Possibly because of my seat (very close to the players) there were problems with balances throughout, although most of the pieces were played with a hard-pressed urgency that ran counter to any sense of developing a line through them. Plus, the judgement in having something played simply because ClasicFM’s listeners voted for it was undermined by it being Samuel Barber’s Adagio for Strings, which when heard after Vaughan Williams’s Tallis Fantasia – albeit separated by an interval – made for an oddly-constructed programme.
The choice of Mozart was apt: The Academy having had its greatest success (recording-wise) with the soundtrack to Miloš Forman’s film of Peter Shaffer’s play Amadeus, music that was recorded before a frame of the movie had been shot – “a most agreeable way of doing things”, said Sir Neville. The Overture to The Marriage of Figaro highlighted from the off the problematic control of dynamics, with violins covering the details of other instruments, although this was most noticeable in the Vaughan Williams, where the second string orchestra was barely audible. When heard, the violas demonstrated the sweetest and most agreeable sound. A pedestrian tempo continued from the VW to the Barber, which ensured that the latter’s wrenching climax was underplayed.

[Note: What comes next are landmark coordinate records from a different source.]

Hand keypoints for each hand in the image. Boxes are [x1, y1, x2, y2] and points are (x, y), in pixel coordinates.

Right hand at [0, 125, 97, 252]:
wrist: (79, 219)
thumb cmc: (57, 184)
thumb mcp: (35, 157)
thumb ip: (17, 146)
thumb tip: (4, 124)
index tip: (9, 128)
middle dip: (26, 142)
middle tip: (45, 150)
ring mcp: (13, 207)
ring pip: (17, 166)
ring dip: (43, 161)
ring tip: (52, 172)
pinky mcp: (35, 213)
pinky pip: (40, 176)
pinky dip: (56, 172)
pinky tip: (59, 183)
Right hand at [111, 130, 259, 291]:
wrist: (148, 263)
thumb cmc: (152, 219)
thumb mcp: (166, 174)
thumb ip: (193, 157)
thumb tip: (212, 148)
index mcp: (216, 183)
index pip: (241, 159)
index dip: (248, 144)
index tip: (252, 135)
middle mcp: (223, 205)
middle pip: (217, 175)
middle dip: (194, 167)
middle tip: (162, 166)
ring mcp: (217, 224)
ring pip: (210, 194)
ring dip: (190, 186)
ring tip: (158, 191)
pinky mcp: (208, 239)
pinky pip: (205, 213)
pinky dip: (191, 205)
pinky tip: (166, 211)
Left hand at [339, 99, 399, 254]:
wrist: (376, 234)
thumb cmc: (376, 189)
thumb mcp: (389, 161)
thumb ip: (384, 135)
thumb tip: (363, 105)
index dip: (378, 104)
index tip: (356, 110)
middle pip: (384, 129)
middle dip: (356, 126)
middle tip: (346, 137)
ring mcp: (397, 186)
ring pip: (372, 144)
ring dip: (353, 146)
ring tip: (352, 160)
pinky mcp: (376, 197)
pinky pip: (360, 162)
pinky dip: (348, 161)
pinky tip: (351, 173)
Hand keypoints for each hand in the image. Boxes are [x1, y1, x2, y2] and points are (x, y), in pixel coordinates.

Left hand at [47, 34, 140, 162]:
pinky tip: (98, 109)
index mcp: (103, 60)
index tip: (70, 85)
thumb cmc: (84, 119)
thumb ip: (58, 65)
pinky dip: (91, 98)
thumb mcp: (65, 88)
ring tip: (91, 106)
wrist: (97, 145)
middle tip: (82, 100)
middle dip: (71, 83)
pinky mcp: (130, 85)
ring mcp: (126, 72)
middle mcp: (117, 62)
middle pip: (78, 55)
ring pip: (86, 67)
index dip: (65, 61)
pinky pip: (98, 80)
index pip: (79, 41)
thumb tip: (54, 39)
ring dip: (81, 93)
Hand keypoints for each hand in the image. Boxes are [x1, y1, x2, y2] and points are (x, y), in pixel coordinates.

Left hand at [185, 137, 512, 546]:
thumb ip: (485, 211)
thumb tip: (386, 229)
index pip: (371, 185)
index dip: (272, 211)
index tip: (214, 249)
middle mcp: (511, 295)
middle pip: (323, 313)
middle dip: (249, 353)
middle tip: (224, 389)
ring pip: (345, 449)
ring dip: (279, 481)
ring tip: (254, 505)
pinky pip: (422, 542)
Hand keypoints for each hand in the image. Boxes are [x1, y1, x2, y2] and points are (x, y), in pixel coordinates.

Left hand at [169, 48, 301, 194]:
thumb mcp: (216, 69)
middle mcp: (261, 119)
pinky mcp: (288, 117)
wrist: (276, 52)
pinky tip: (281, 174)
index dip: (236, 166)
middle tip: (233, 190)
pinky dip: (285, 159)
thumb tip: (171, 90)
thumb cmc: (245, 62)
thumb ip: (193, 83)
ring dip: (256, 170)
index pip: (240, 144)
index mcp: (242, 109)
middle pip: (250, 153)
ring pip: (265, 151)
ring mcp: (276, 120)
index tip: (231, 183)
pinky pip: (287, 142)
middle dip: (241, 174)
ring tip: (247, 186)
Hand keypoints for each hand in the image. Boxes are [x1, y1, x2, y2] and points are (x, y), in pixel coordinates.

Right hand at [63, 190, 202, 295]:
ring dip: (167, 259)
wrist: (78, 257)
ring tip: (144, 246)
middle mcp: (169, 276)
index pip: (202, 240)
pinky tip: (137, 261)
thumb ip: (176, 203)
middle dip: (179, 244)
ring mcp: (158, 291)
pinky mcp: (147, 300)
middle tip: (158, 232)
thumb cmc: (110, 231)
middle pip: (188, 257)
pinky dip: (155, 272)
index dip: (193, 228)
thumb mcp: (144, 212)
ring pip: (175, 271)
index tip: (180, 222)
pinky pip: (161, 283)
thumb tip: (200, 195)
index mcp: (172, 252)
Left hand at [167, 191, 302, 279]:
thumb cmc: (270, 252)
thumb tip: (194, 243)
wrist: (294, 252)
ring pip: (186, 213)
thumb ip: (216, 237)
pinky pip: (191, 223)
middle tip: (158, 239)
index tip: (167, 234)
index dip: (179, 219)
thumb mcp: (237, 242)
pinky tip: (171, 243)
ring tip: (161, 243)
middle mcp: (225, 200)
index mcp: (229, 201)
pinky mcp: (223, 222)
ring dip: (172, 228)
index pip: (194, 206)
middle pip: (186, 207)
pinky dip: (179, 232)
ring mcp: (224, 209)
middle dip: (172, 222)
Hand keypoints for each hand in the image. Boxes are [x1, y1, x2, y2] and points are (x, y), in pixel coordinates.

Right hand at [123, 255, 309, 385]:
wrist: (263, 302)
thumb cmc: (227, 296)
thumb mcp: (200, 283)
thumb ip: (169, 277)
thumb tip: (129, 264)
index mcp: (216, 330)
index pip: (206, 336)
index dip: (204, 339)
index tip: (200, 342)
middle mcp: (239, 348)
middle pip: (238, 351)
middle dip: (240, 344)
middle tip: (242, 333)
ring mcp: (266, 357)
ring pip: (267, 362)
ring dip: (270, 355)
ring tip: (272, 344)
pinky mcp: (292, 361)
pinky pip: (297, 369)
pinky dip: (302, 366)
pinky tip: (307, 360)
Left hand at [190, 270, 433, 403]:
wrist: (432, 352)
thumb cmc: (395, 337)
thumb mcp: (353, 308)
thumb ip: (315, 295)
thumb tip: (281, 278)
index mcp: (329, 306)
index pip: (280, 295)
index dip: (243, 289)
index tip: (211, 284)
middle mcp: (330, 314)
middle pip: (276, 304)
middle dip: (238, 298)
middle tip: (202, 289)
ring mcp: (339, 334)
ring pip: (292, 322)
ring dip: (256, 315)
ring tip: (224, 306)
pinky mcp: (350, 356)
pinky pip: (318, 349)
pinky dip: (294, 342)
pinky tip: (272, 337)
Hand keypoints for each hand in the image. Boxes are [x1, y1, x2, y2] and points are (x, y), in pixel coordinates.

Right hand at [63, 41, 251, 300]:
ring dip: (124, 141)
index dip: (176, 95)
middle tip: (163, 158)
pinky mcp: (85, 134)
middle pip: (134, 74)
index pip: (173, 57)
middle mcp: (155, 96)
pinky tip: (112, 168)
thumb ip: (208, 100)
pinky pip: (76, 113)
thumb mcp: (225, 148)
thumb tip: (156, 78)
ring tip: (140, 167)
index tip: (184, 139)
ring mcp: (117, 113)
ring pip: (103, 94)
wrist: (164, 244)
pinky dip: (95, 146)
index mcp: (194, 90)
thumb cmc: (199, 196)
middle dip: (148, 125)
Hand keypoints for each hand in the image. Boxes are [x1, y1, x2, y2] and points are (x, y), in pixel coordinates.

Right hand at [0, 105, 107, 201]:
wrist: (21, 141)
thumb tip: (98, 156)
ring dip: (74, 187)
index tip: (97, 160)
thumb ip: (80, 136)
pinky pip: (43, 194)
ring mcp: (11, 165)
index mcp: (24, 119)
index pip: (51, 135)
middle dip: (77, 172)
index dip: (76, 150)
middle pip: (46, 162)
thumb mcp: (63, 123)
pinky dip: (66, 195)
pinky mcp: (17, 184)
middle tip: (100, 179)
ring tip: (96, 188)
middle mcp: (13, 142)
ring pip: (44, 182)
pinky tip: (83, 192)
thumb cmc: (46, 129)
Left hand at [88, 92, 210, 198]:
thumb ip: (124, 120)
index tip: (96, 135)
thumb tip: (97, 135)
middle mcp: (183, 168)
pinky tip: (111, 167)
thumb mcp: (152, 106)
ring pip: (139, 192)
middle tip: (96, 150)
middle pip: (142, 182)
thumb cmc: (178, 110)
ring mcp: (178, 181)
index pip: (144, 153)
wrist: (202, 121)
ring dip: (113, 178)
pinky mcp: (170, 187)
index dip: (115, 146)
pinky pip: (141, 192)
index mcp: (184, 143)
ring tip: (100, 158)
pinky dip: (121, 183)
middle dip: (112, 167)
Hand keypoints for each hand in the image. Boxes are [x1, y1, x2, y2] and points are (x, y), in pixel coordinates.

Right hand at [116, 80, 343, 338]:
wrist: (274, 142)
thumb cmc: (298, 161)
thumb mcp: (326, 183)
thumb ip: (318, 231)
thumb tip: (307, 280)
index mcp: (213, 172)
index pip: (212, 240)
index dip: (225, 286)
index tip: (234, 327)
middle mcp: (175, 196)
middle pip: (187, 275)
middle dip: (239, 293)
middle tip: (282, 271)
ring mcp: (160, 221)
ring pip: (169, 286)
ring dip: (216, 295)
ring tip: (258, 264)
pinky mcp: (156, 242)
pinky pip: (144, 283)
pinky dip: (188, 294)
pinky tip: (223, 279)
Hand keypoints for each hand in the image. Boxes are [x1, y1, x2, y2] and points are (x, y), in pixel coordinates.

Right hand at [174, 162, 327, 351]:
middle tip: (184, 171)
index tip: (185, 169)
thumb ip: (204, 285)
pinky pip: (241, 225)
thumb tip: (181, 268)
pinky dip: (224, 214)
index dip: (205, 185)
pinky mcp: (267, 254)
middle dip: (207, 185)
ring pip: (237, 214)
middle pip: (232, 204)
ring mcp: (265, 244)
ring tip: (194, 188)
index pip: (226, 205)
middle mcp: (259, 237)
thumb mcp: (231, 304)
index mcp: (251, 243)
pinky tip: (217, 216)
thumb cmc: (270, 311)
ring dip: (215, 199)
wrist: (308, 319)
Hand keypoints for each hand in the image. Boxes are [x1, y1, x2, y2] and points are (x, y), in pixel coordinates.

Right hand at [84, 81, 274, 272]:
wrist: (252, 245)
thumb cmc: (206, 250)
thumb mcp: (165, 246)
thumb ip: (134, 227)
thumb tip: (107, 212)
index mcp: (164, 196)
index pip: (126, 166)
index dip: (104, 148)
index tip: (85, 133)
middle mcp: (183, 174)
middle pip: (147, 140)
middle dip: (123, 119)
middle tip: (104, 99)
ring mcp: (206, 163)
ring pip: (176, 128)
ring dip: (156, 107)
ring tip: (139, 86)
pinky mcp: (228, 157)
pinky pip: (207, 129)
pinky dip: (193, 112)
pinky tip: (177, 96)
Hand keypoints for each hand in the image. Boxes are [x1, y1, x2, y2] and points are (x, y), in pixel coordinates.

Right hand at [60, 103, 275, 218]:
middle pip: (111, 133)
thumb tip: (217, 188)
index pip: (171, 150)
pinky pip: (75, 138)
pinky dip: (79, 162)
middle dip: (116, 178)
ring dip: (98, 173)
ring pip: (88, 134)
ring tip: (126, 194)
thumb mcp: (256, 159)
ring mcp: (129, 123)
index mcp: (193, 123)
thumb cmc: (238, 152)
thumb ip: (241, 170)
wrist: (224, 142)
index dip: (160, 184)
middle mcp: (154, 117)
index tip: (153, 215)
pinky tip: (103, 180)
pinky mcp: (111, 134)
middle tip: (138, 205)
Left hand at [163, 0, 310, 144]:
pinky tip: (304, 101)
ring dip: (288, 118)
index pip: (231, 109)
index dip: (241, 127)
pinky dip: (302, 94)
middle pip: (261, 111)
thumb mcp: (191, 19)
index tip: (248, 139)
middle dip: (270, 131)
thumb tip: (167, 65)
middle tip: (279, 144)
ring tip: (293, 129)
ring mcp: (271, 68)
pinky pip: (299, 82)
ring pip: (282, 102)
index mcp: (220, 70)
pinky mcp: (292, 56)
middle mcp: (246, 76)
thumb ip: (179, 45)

Mozart’s ‘little G minor’ Symphony set off to a pounding pace and revelled in its Sturm und Drang style. There was finesse, too, again from violas, but horns were tricky to discern. The calm of the Minuet’s trio was a tonic, oboes, bassoon and horn complementing each other beautifully, but otherwise this was a rather relentless and breathless affair. My score has the finale ranging from p to f with only the final two notes being ff; would that have been heard here, as well as the pp in the opening movement.
There was an encore, the finale of Mozart’s Symphony in G (No.15, K124), which was dispatched in sprightly style. Mellor suggested that Sir Neville Marriner is someone that Britain should be proud of. I salute that sentiment.